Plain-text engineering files
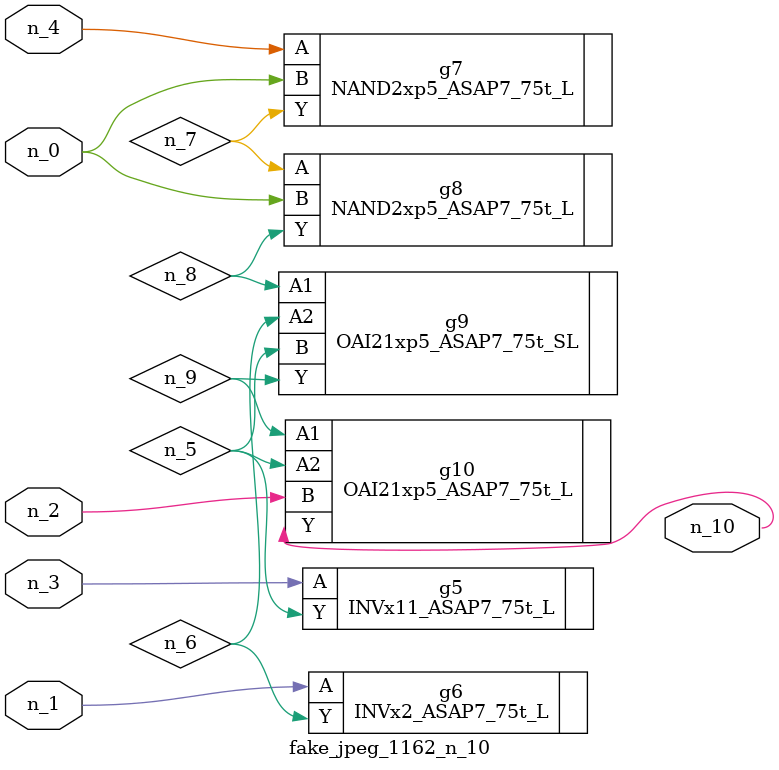
<source format=v>
module fake_jpeg_1162_n_10 (n_3, n_2, n_1, n_0, n_4, n_10);

input n_3;
input n_2;
input n_1;
input n_0;
input n_4;

output n_10;

wire n_8;
wire n_9;
wire n_6;
wire n_5;
wire n_7;

INVx11_ASAP7_75t_L g5 ( 
.A(n_3),
.Y(n_5)
);

INVx2_ASAP7_75t_L g6 ( 
.A(n_1),
.Y(n_6)
);

NAND2xp5_ASAP7_75t_L g7 ( 
.A(n_4),
.B(n_0),
.Y(n_7)
);

NAND2xp5_ASAP7_75t_L g8 ( 
.A(n_7),
.B(n_0),
.Y(n_8)
);

OAI21xp5_ASAP7_75t_SL g9 ( 
.A1(n_8),
.A2(n_6),
.B(n_5),
.Y(n_9)
);

OAI21xp5_ASAP7_75t_L g10 ( 
.A1(n_9),
.A2(n_5),
.B(n_2),
.Y(n_10)
);


endmodule
</source>
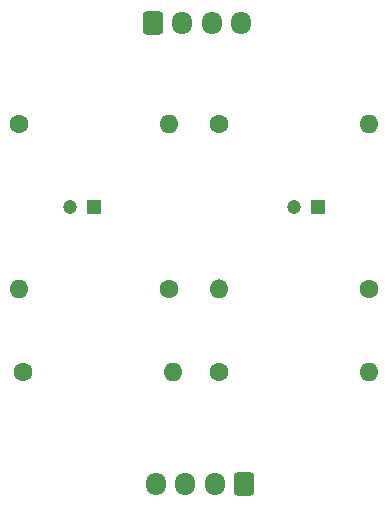
<source format=gbr>
%TF.GenerationSoftware,KiCad,Pcbnew,(6.0.6)*%
%TF.CreationDate,2022-08-24T10:35:02+01:00*%
%TF.ProjectId,board2,626f6172-6432-42e6-9b69-6361645f7063,rev?*%
%TF.SameCoordinates,Original*%
%TF.FileFunction,Copper,L1,Top*%
%TF.FilePolarity,Positive*%
%FSLAX46Y46*%
G04 Gerber Fmt 4.6, Leading zero omitted, Abs format (unit mm)*
G04 Created by KiCad (PCBNEW (6.0.6)) date 2022-08-24 10:35:02*
%MOMM*%
%LPD*%
G01*
G04 APERTURE LIST*
G04 Aperture macros list*
%AMRoundRect*
0 Rectangle with rounded corners*
0 $1 Rounding radius*
0 $2 $3 $4 $5 $6 $7 $8 $9 X,Y pos of 4 corners*
0 Add a 4 corners polygon primitive as box body*
4,1,4,$2,$3,$4,$5,$6,$7,$8,$9,$2,$3,0*
0 Add four circle primitives for the rounded corners*
1,1,$1+$1,$2,$3*
1,1,$1+$1,$4,$5*
1,1,$1+$1,$6,$7*
1,1,$1+$1,$8,$9*
0 Add four rect primitives between the rounded corners*
20,1,$1+$1,$2,$3,$4,$5,0*
20,1,$1+$1,$4,$5,$6,$7,0*
20,1,$1+$1,$6,$7,$8,$9,0*
20,1,$1+$1,$8,$9,$2,$3,0*%
G04 Aperture macros list end*
%TA.AperFunction,ComponentPad*%
%ADD10C,1.600000*%
%TD*%
%TA.AperFunction,ComponentPad*%
%ADD11O,1.600000X1.600000*%
%TD*%
%TA.AperFunction,ComponentPad*%
%ADD12R,1.200000X1.200000*%
%TD*%
%TA.AperFunction,ComponentPad*%
%ADD13C,1.200000*%
%TD*%
%TA.AperFunction,ComponentPad*%
%ADD14RoundRect,0.250000X0.600000X0.725000X-0.600000X0.725000X-0.600000X-0.725000X0.600000X-0.725000X0*%
%TD*%
%TA.AperFunction,ComponentPad*%
%ADD15O,1.700000X1.950000*%
%TD*%
%TA.AperFunction,ComponentPad*%
%ADD16RoundRect,0.250000X-0.600000X-0.725000X0.600000X-0.725000X0.600000X0.725000X-0.600000X0.725000X0*%
%TD*%
%TA.AperFunction,Conductor*%
%ADD17C,0.500000*%
%TD*%
G04 APERTURE END LIST*
D10*
%TO.P,R1,1*%
%TO.N,Net-(J2-Pad1)*%
X75350000Y-99000000D03*
D11*
%TO.P,R1,2*%
%TO.N,Net-(J1-Pad2)*%
X62650000Y-99000000D03*
%TD*%
D12*
%TO.P,C2,1*%
%TO.N,GND*%
X71000000Y-92000000D03*
D13*
%TO.P,C2,2*%
%TO.N,Net-(J1-Pad2)*%
X69000000Y-92000000D03*
%TD*%
D14*
%TO.P,J2,1,Pin_1*%
%TO.N,Net-(J2-Pad1)*%
X64750000Y-115525000D03*
D15*
%TO.P,J2,2,Pin_2*%
%TO.N,Net-(J2-Pad2)*%
X62250000Y-115525000D03*
%TO.P,J2,3,Pin_3*%
%TO.N,+5V*%
X59750000Y-115525000D03*
%TO.P,J2,4,Pin_4*%
%TO.N,GND*%
X57250000Y-115525000D03*
%TD*%
D10*
%TO.P,R2,1*%
%TO.N,GND*%
X46000000Y-106000000D03*
D11*
%TO.P,R2,2*%
%TO.N,Net-(J2-Pad2)*%
X58700000Y-106000000D03*
%TD*%
D12*
%TO.P,C1,1*%
%TO.N,GND*%
X52000000Y-92000000D03*
D13*
%TO.P,C1,2*%
%TO.N,Net-(C1-Pad2)*%
X50000000Y-92000000D03*
%TD*%
D10*
%TO.P,R6,1*%
%TO.N,Net-(J1-Pad2)*%
X62650000Y-85000000D03*
D11*
%TO.P,R6,2*%
%TO.N,+5V*%
X75350000Y-85000000D03*
%TD*%
D10*
%TO.P,R3,1*%
%TO.N,Net-(J2-Pad2)*%
X58350000Y-99000000D03*
D11*
%TO.P,R3,2*%
%TO.N,Net-(C1-Pad2)*%
X45650000Y-99000000D03*
%TD*%
D10*
%TO.P,R5,1*%
%TO.N,Net-(C1-Pad2)*%
X45650000Y-85000000D03*
D11*
%TO.P,R5,2*%
%TO.N,+5V*%
X58350000Y-85000000D03*
%TD*%
D10*
%TO.P,R4,1*%
%TO.N,GND*%
X62650000Y-106000000D03*
D11*
%TO.P,R4,2*%
%TO.N,Net-(J2-Pad1)*%
X75350000Y-106000000D03*
%TD*%
D16*
%TO.P,J1,1,Pin_1*%
%TO.N,Net-(C1-Pad2)*%
X57000000Y-76475000D03*
D15*
%TO.P,J1,2,Pin_2*%
%TO.N,Net-(J1-Pad2)*%
X59500000Y-76475000D03*
%TO.P,J1,3,Pin_3*%
%TO.N,+5V*%
X62000000Y-76475000D03*
%TO.P,J1,4,Pin_4*%
%TO.N,GND*%
X64500000Y-76475000D03*
%TD*%
D17*
%TO.N,Net-(C1-Pad2)*%
X57000000Y-76475000D02*
X56878554Y-76475000D01*
X57000000Y-76475000D02*
X57000000Y-77000000D01*
%TO.N,Net-(J1-Pad2)*%
X62650000Y-98350000D02*
X62650000Y-99000000D01*
%TO.N,Net-(J2-Pad2)*%
X58350000Y-105650000D02*
X58700000Y-106000000D01*
%TD*%
M02*

</source>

### Work required
Omit every picture while printing the data word for word.

### Solution to this task
<source format=v>
module fake_jpeg_1162_n_10 (n_3, n_2, n_1, n_0, n_4, n_10);

input n_3;
input n_2;
input n_1;
input n_0;
input n_4;

output n_10;

wire n_8;
wire n_9;
wire n_6;
wire n_5;
wire n_7;

INVx11_ASAP7_75t_L g5 ( 
.A(n_3),
.Y(n_5)
);

INVx2_ASAP7_75t_L g6 ( 
.A(n_1),
.Y(n_6)
);

NAND2xp5_ASAP7_75t_L g7 ( 
.A(n_4),
.B(n_0),
.Y(n_7)
);

NAND2xp5_ASAP7_75t_L g8 ( 
.A(n_7),
.B(n_0),
.Y(n_8)
);

OAI21xp5_ASAP7_75t_SL g9 ( 
.A1(n_8),
.A2(n_6),
.B(n_5),
.Y(n_9)
);

OAI21xp5_ASAP7_75t_L g10 ( 
.A1(n_9),
.A2(n_5),
.B(n_2),
.Y(n_10)
);


endmodule
</source>
<source format=gbr>
%TF.GenerationSoftware,KiCad,Pcbnew,(6.0.6)*%
%TF.CreationDate,2022-08-24T10:35:02+01:00*%
%TF.ProjectId,board2,626f6172-6432-42e6-9b69-6361645f7063,rev?*%
%TF.SameCoordinates,Original*%
%TF.FileFunction,Copper,L1,Top*%
%TF.FilePolarity,Positive*%
%FSLAX46Y46*%
G04 Gerber Fmt 4.6, Leading zero omitted, Abs format (unit mm)*
G04 Created by KiCad (PCBNEW (6.0.6)) date 2022-08-24 10:35:02*
%MOMM*%
%LPD*%
G01*
G04 APERTURE LIST*
G04 Aperture macros list*
%AMRoundRect*
0 Rectangle with rounded corners*
0 $1 Rounding radius*
0 $2 $3 $4 $5 $6 $7 $8 $9 X,Y pos of 4 corners*
0 Add a 4 corners polygon primitive as box body*
4,1,4,$2,$3,$4,$5,$6,$7,$8,$9,$2,$3,0*
0 Add four circle primitives for the rounded corners*
1,1,$1+$1,$2,$3*
1,1,$1+$1,$4,$5*
1,1,$1+$1,$6,$7*
1,1,$1+$1,$8,$9*
0 Add four rect primitives between the rounded corners*
20,1,$1+$1,$2,$3,$4,$5,0*
20,1,$1+$1,$4,$5,$6,$7,0*
20,1,$1+$1,$6,$7,$8,$9,0*
20,1,$1+$1,$8,$9,$2,$3,0*%
G04 Aperture macros list end*
%TA.AperFunction,ComponentPad*%
%ADD10C,1.600000*%
%TD*%
%TA.AperFunction,ComponentPad*%
%ADD11O,1.600000X1.600000*%
%TD*%
%TA.AperFunction,ComponentPad*%
%ADD12R,1.200000X1.200000*%
%TD*%
%TA.AperFunction,ComponentPad*%
%ADD13C,1.200000*%
%TD*%
%TA.AperFunction,ComponentPad*%
%ADD14RoundRect,0.250000X0.600000X0.725000X-0.600000X0.725000X-0.600000X-0.725000X0.600000X-0.725000X0*%
%TD*%
%TA.AperFunction,ComponentPad*%
%ADD15O,1.700000X1.950000*%
%TD*%
%TA.AperFunction,ComponentPad*%
%ADD16RoundRect,0.250000X-0.600000X-0.725000X0.600000X-0.725000X0.600000X0.725000X-0.600000X0.725000X0*%
%TD*%
%TA.AperFunction,Conductor*%
%ADD17C,0.500000*%
%TD*%
G04 APERTURE END LIST*
D10*
%TO.P,R1,1*%
%TO.N,Net-(J2-Pad1)*%
X75350000Y-99000000D03*
D11*
%TO.P,R1,2*%
%TO.N,Net-(J1-Pad2)*%
X62650000Y-99000000D03*
%TD*%
D12*
%TO.P,C2,1*%
%TO.N,GND*%
X71000000Y-92000000D03*
D13*
%TO.P,C2,2*%
%TO.N,Net-(J1-Pad2)*%
X69000000Y-92000000D03*
%TD*%
D14*
%TO.P,J2,1,Pin_1*%
%TO.N,Net-(J2-Pad1)*%
X64750000Y-115525000D03*
D15*
%TO.P,J2,2,Pin_2*%
%TO.N,Net-(J2-Pad2)*%
X62250000Y-115525000D03*
%TO.P,J2,3,Pin_3*%
%TO.N,+5V*%
X59750000Y-115525000D03*
%TO.P,J2,4,Pin_4*%
%TO.N,GND*%
X57250000Y-115525000D03*
%TD*%
D10*
%TO.P,R2,1*%
%TO.N,GND*%
X46000000Y-106000000D03*
D11*
%TO.P,R2,2*%
%TO.N,Net-(J2-Pad2)*%
X58700000Y-106000000D03*
%TD*%
D12*
%TO.P,C1,1*%
%TO.N,GND*%
X52000000Y-92000000D03*
D13*
%TO.P,C1,2*%
%TO.N,Net-(C1-Pad2)*%
X50000000Y-92000000D03*
%TD*%
D10*
%TO.P,R6,1*%
%TO.N,Net-(J1-Pad2)*%
X62650000Y-85000000D03*
D11*
%TO.P,R6,2*%
%TO.N,+5V*%
X75350000Y-85000000D03*
%TD*%
D10*
%TO.P,R3,1*%
%TO.N,Net-(J2-Pad2)*%
X58350000Y-99000000D03*
D11*
%TO.P,R3,2*%
%TO.N,Net-(C1-Pad2)*%
X45650000Y-99000000D03*
%TD*%
D10*
%TO.P,R5,1*%
%TO.N,Net-(C1-Pad2)*%
X45650000Y-85000000D03*
D11*
%TO.P,R5,2*%
%TO.N,+5V*%
X58350000Y-85000000D03*
%TD*%
D10*
%TO.P,R4,1*%
%TO.N,GND*%
X62650000Y-106000000D03*
D11*
%TO.P,R4,2*%
%TO.N,Net-(J2-Pad1)*%
X75350000Y-106000000D03*
%TD*%
D16*
%TO.P,J1,1,Pin_1*%
%TO.N,Net-(C1-Pad2)*%
X57000000Y-76475000D03*
D15*
%TO.P,J1,2,Pin_2*%
%TO.N,Net-(J1-Pad2)*%
X59500000Y-76475000D03*
%TO.P,J1,3,Pin_3*%
%TO.N,+5V*%
X62000000Y-76475000D03*
%TO.P,J1,4,Pin_4*%
%TO.N,GND*%
X64500000Y-76475000D03*
%TD*%
D17*
%TO.N,Net-(C1-Pad2)*%
X57000000Y-76475000D02*
X56878554Y-76475000D01*
X57000000Y-76475000D02*
X57000000Y-77000000D01*
%TO.N,Net-(J1-Pad2)*%
X62650000Y-98350000D02*
X62650000Y-99000000D01*
%TO.N,Net-(J2-Pad2)*%
X58350000Y-105650000D02*
X58700000Y-106000000D01*
%TD*%
M02*

</source>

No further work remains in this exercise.